> **SOURCE RECORDS**
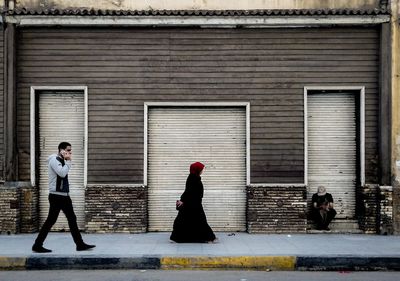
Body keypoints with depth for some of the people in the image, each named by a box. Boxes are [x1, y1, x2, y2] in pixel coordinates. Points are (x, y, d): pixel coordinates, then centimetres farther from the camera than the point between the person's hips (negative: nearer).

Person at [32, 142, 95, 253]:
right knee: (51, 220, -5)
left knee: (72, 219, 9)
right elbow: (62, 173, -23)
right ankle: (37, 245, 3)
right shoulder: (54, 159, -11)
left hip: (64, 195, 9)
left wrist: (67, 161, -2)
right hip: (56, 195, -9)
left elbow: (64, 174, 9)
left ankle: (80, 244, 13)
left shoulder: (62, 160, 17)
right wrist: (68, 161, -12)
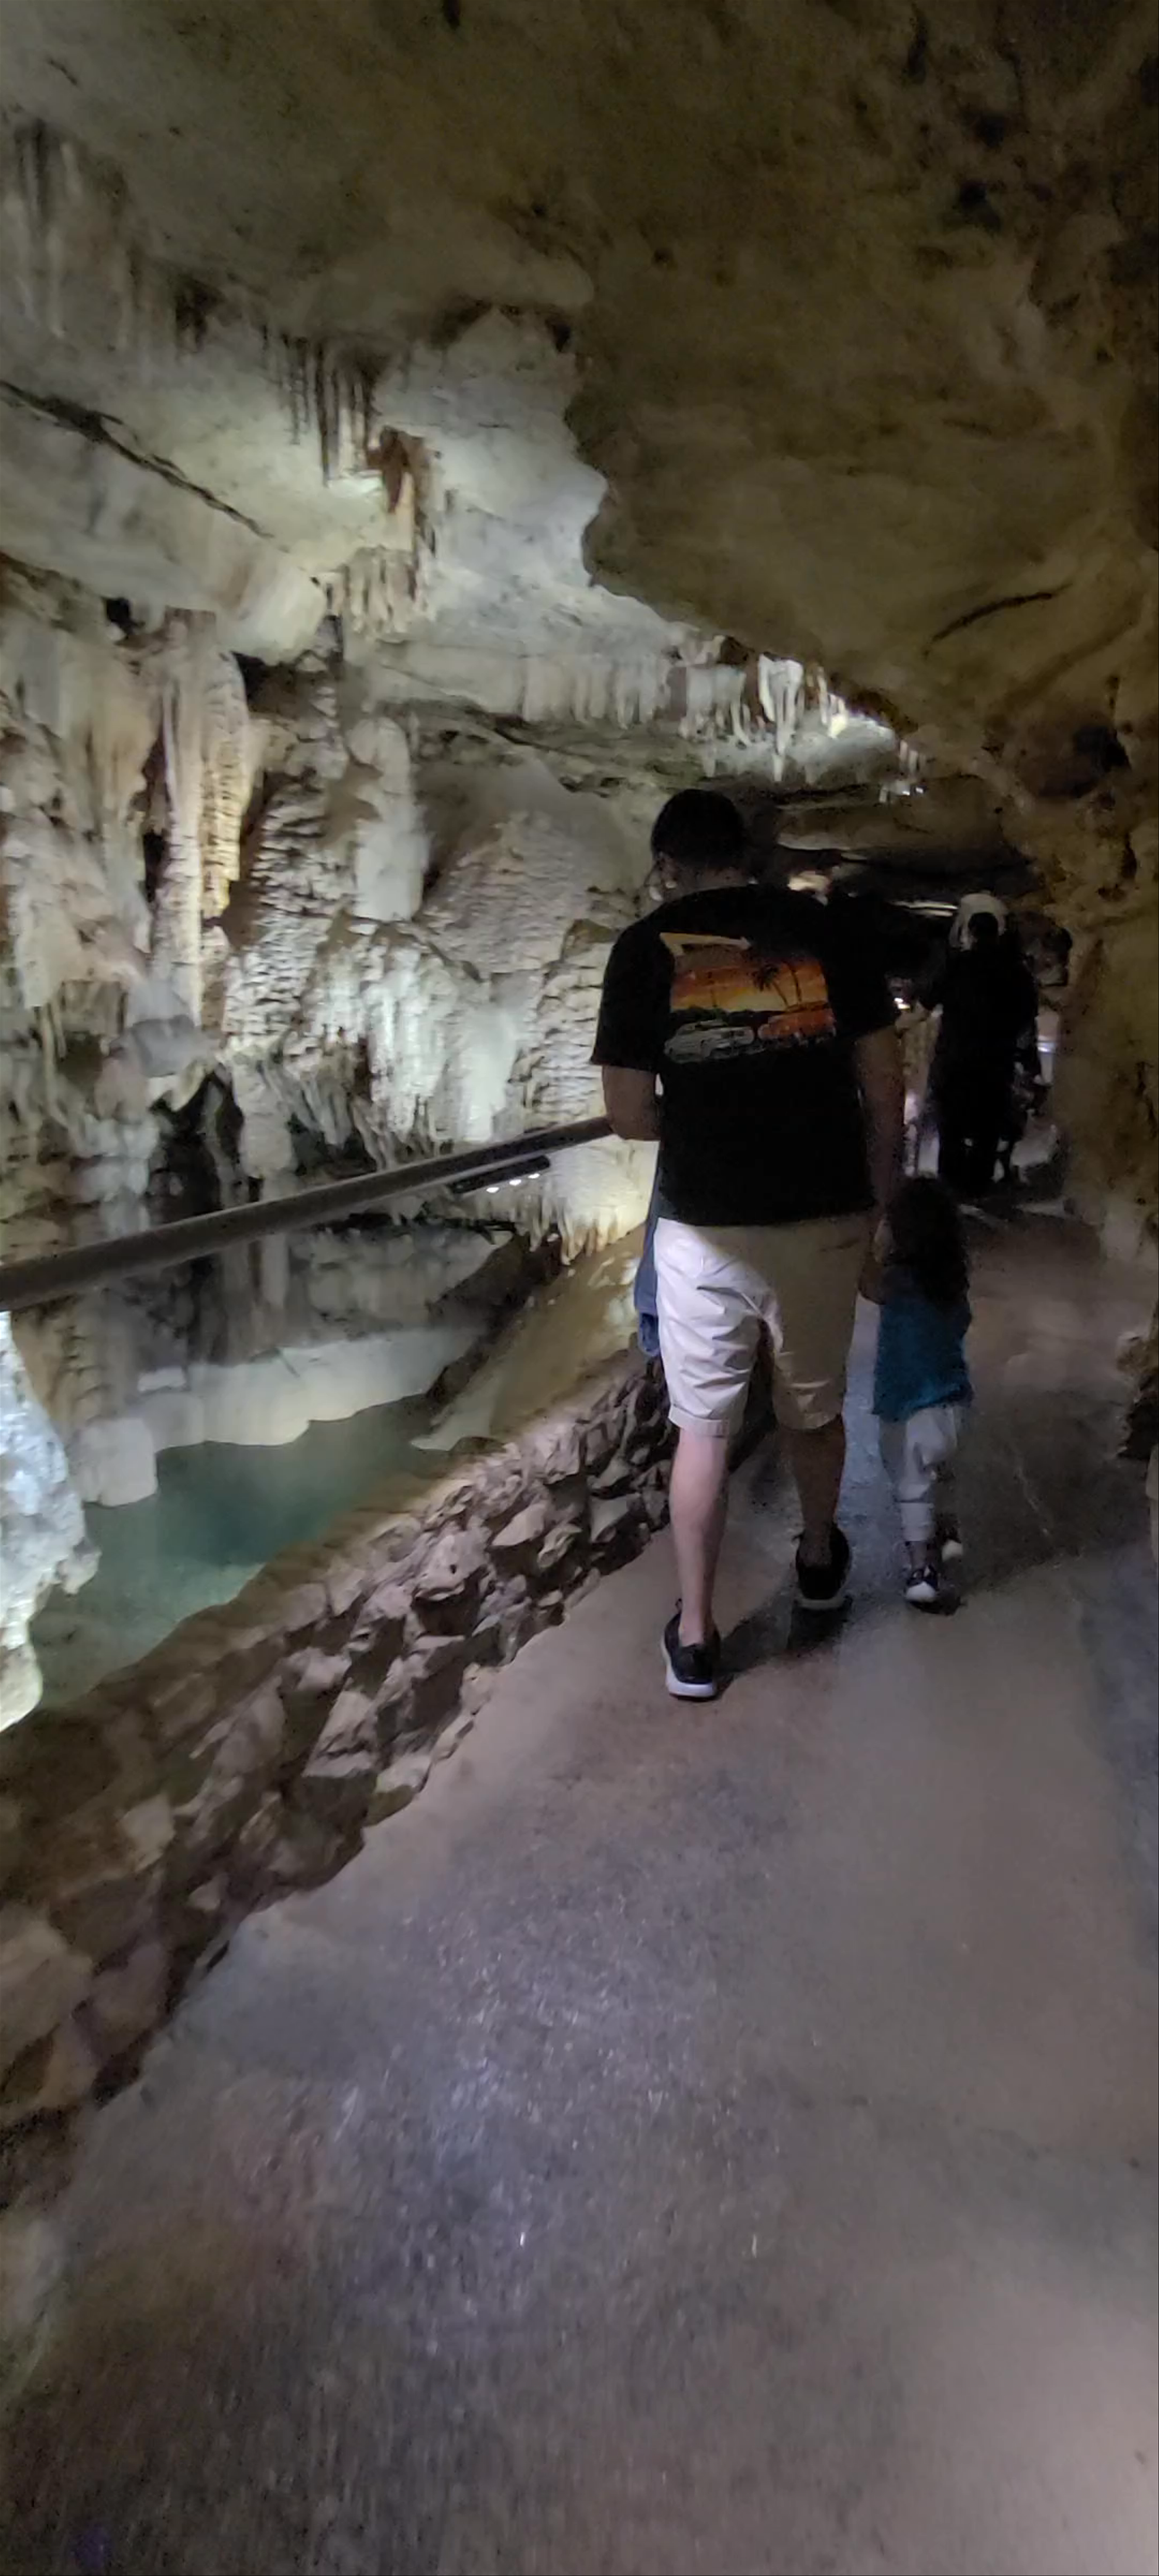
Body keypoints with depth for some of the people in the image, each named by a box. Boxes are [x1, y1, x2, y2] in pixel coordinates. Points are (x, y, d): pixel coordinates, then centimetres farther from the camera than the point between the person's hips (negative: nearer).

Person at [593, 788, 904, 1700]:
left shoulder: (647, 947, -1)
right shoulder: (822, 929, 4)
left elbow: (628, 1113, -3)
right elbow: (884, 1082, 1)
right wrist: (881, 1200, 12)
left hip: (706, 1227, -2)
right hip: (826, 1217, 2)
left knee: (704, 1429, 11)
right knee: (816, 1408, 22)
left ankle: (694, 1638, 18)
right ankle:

> **DIRECTIONS**
Copy every row above word for word, leaving out the pictures.

> **REPLY TO THE EXERCISE**
Body keypoints with depth for some of the people in the image, each named by a box. Boxes are [x1, y1, x2, y2] in pixel coordinates. Points are (x, y, d): pixel coordinates, then centimetres farther from the camera than the point between the person's hips (negative: nearer).

Person at [32, 142, 95, 253]:
right knee: (51, 220, -5)
left knee: (72, 219, 9)
right elbow: (62, 173, -23)
right ankle: (37, 245, 3)
right shoulder: (54, 159, -11)
left hip: (64, 195, 9)
left wrist: (67, 161, -2)
right hip: (56, 195, -9)
left elbow: (64, 174, 9)
left ankle: (80, 244, 13)
left shoulder: (62, 160, 17)
right wrist: (68, 161, -12)
Body keypoints with depth for some of the people in the image, each named by a box. Boxes are [x1, y1, x2, y2] in pixel coordinates. Points are (x, y, d): pixel coordinates, then centimetres farther from the camera than the point between the person's hips (negative: nearer).

Person at [593, 788, 904, 1700]:
left shoulder: (647, 947, -1)
right shoulder: (822, 929, 4)
left elbow: (628, 1113, -3)
right elbow: (884, 1082, 1)
right wrist: (881, 1200, 12)
left hip: (706, 1227, -2)
right hip: (826, 1217, 2)
left knee: (704, 1429, 11)
right knee: (816, 1408, 22)
left ankle: (694, 1638, 18)
right ankle:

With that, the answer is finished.